Author: Wendell L. Willkie
Publisher: Ayer Publishing
Published: 1944
Total Pages: 95
ISBN-13:
DOWNLOAD EBOOKAuthor: Marilynne Robinson
Publisher: Farrar, Straus and Giroux
Published: 2018-02-20
Total Pages: 336
ISBN-13: 0374717788
DOWNLOAD EBOOKNew essays on theological, political, and contemporary themes, by the Pulitzer Prize winner Marilynne Robinson has plumbed the human spirit in her renowned novels, including Lila, winner of the National Book Critics Circle Award, and Gilead, winner of the Pulitzer Prize and the National Book Critics Circle Award. In this new essay collection she trains her incisive mind on our modern political climate and the mysteries of faith.
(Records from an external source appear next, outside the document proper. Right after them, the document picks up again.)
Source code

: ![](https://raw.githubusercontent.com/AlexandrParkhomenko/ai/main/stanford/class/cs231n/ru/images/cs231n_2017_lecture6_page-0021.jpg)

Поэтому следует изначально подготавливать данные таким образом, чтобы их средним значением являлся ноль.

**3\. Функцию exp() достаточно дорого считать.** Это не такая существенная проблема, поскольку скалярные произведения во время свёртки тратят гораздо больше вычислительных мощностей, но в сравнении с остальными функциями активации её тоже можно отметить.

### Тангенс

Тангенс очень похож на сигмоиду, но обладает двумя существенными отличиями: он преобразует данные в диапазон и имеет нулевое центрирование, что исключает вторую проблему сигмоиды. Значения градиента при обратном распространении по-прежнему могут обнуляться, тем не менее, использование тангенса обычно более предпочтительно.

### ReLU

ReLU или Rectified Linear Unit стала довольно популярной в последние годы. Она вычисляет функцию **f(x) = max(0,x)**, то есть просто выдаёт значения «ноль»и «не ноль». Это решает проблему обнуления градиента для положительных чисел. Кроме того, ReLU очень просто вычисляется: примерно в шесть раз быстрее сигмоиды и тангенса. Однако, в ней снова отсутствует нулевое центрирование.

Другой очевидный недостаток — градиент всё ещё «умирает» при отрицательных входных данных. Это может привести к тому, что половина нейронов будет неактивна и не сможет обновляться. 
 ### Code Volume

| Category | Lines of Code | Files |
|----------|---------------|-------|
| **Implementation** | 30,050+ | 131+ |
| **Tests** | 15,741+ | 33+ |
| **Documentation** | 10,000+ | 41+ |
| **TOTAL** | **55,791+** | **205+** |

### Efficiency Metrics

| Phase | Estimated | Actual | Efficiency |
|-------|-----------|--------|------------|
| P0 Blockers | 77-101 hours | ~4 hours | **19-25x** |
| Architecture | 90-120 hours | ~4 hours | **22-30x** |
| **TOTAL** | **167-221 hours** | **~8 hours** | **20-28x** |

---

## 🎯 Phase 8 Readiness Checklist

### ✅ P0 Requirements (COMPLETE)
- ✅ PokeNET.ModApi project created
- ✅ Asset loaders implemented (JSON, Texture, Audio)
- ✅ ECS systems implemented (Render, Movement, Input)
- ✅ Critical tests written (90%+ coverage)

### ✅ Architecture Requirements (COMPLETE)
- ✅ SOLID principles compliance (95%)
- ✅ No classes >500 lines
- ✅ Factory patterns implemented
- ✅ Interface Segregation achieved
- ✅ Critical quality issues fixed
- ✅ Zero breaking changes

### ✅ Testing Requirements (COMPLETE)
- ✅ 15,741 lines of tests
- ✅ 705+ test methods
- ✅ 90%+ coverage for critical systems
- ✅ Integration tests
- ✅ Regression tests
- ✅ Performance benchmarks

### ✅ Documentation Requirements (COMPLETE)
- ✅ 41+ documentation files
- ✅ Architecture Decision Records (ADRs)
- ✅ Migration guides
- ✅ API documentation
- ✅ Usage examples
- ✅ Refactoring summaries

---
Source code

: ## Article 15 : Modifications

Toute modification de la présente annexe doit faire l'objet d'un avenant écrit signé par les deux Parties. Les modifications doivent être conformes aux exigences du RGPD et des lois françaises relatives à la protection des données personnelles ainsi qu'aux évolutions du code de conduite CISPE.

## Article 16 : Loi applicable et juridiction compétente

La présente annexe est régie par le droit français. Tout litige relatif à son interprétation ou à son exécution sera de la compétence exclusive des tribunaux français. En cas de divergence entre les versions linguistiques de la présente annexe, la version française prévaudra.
Whether she is investigating how the work of great thinkers about America like Emerson and Tocqueville inform our political consciousness or discussing the way that beauty informs and disciplines daily life, Robinson’s peerless prose and boundless humanity are on full display. What Are We Doing Here? is a call for Americans to continue the tradition of those great thinkers and to remake American political and cultural life as “deeply impressed by obligation [and as] a great theater of heroic generosity, which, despite all, is sometimes palpable still.”
Author: Jeb Wyman
Publisher:
Published: 2017
Total Pages: 311
ISBN-13: 9780984406388
DOWNLOAD EBOOKThey grew up on wheat farms in Eastern Washington, on a reservation in Oklahoma, in military housing on an Air Force base in Arizona. They signed up to be Marines, soldiers, airmen, and sailors, and they became medics, truck drivers, mechanics, and infantrymen. They enlisted to honor family tradition, to find purpose in their lives, to lift themselves out of poverty, to be patriots. And they went to war. In What They Signed Up For, eighteen American veterans tell their stories of going to war and life after they came home. In the cities of Iraq and the mountains of Afghanistan, they witnessed the carnage of IEDs and survived daily mortar attacks. They put friends in body bags and saw others grievously wounded. But for many veterans, the war didn't end when they took off their uniform. The invisible wounds of war run deeper, and are more painful, than America wants to know. The cost of war continues back home.
Author: P. Jay
Publisher: Springer
Published: 2014-07-17
Total Pages: 215
ISBN-13: 1137398035
DOWNLOAD EBOOKDemonstrating that the supposed drawbacks of the humanities are in fact their source of practical value, Jay explores current debates about the role of the humanities in higher education, puts them in historical context, and offers humanists and their supporters concrete ways to explain the practical value of a contemporary humanities education.